INSTRUCTIONS FOR THE TASK:
Find the line with "Caravan Parks in King Valley" in the entries below, then reproduce it and every line after it down to and including the line with "Hotels near Chrismont Wines", exactly.

Collected data entries
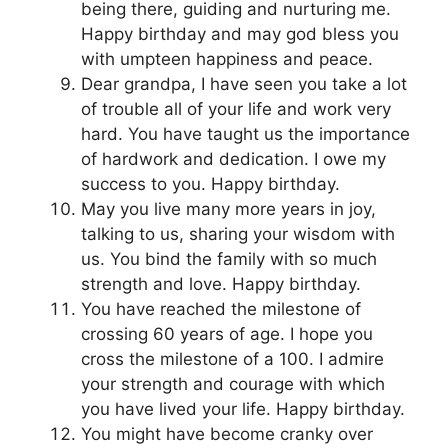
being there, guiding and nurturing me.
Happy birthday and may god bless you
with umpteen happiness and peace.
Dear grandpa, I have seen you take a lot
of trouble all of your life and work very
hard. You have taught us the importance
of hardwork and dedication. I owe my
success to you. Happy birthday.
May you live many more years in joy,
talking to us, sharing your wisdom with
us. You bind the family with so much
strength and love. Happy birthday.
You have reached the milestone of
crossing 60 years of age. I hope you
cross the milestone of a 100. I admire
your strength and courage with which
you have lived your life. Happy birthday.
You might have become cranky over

---

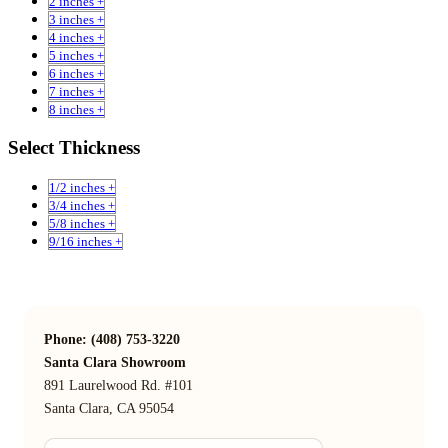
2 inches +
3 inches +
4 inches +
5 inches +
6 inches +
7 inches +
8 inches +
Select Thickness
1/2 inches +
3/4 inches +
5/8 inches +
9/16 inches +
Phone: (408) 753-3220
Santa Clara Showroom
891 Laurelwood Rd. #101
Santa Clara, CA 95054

---

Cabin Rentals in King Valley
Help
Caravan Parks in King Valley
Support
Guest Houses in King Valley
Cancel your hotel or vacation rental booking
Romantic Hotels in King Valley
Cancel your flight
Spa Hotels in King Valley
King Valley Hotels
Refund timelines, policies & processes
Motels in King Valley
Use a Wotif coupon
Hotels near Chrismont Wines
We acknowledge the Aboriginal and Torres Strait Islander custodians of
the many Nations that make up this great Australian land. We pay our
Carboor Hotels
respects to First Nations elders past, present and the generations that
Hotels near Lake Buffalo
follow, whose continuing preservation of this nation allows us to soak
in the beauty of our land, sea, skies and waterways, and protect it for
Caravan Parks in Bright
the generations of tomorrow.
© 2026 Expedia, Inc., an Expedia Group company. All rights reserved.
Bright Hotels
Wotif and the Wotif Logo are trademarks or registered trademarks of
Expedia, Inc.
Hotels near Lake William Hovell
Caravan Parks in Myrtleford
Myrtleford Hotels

SOLUTION TO THIS EXERCISE:
Caravan Parks in King Valley
Support
Guest Houses in King Valley
Cancel your hotel or vacation rental booking
Romantic Hotels in King Valley
Cancel your flight
Spa Hotels in King Valley
King Valley Hotels
Refund timelines, policies & processes
Motels in King Valley
Use a Wotif coupon
Hotels near Chrismont Wines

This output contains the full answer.